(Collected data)
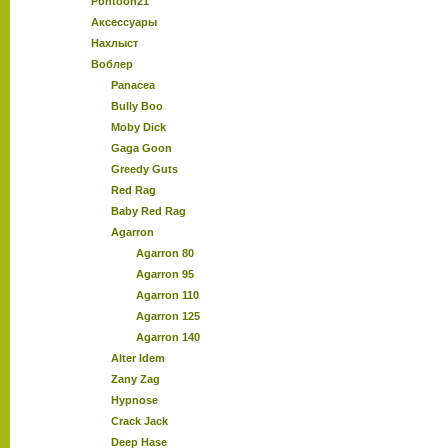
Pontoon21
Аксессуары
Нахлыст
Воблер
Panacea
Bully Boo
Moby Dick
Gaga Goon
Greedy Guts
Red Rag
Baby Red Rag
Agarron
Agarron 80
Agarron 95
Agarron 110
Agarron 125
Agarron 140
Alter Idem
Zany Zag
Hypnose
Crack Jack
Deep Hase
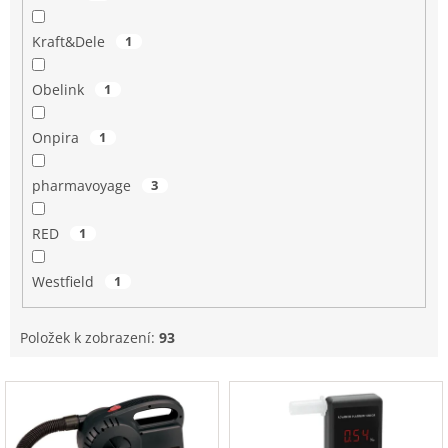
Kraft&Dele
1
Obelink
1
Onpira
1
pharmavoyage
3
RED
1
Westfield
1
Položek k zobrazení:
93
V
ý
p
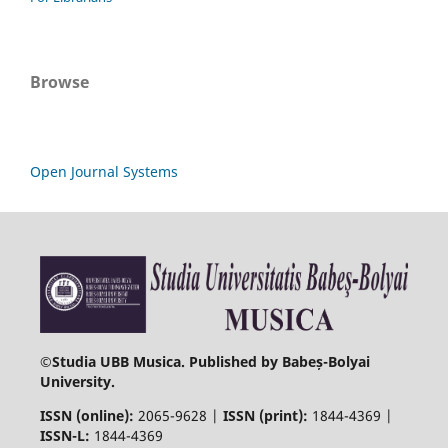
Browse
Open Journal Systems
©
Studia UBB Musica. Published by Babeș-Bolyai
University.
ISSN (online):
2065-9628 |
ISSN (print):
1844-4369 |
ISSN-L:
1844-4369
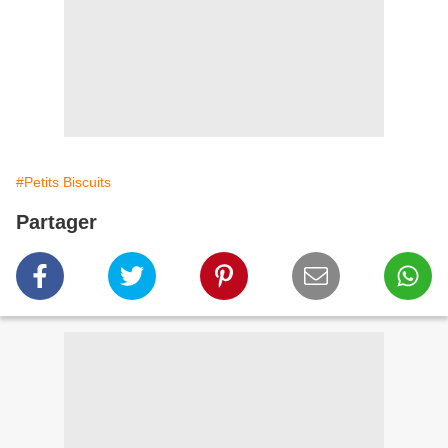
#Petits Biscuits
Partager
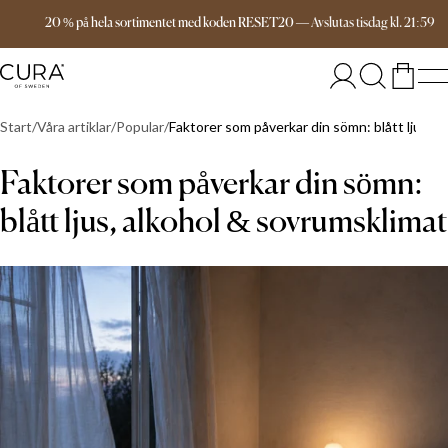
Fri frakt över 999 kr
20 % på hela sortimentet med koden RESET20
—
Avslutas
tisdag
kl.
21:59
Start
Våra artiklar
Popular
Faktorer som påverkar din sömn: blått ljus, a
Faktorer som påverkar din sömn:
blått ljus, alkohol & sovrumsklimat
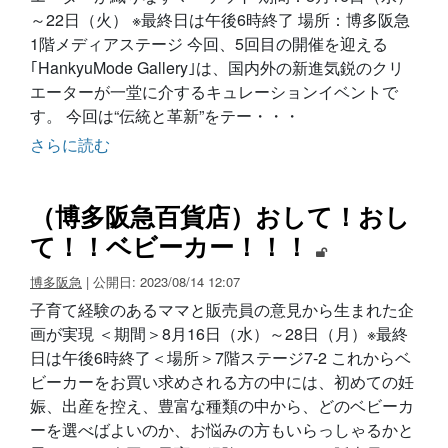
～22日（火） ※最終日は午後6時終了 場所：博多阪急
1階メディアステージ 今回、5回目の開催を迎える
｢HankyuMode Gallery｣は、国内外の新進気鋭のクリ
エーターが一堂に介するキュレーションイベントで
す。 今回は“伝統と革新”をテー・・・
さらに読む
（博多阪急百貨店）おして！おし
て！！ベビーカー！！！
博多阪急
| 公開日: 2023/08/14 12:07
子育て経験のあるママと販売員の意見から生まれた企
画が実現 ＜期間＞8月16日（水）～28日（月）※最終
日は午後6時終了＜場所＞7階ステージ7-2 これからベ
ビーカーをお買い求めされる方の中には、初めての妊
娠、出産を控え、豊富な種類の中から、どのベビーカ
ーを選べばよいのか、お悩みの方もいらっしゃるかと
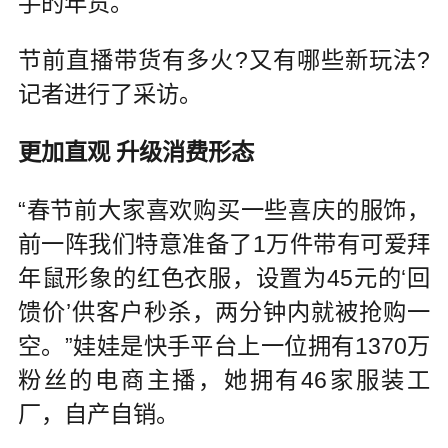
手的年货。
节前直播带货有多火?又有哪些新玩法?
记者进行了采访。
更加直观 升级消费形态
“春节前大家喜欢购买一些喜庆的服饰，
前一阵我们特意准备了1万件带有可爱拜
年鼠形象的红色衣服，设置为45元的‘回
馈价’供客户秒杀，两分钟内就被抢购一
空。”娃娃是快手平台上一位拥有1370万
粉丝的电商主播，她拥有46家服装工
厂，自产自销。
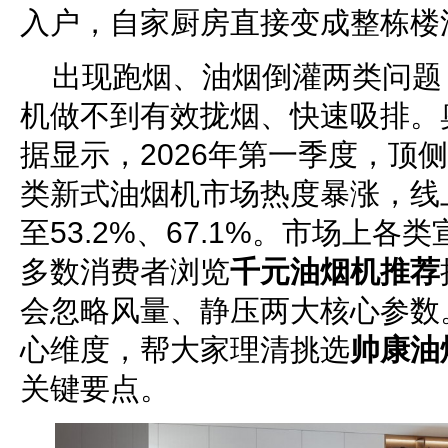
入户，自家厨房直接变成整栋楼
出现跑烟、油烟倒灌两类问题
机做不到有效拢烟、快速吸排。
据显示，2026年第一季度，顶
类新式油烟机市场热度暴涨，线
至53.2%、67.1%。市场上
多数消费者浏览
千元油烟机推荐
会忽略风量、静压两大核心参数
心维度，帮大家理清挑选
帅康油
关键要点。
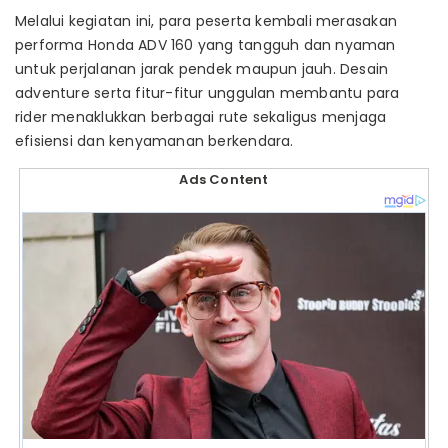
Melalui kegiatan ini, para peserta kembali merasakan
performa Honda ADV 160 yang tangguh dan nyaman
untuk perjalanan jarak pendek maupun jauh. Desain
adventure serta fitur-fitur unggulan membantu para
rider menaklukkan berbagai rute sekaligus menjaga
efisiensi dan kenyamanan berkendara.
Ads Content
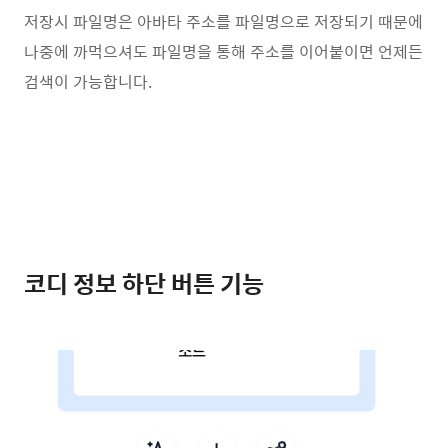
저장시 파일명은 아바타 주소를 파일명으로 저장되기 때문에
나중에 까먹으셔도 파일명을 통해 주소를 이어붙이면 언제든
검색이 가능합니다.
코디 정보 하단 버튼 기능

◆ **Work order**: Pull out every line in the listing above that contains the string "Agarron". Only lines that match its capitalization count.

◆ **Solution for this problem**:
Agarron
Agarron 80
Agarron 95
Agarron 110
Agarron 125
Agarron 140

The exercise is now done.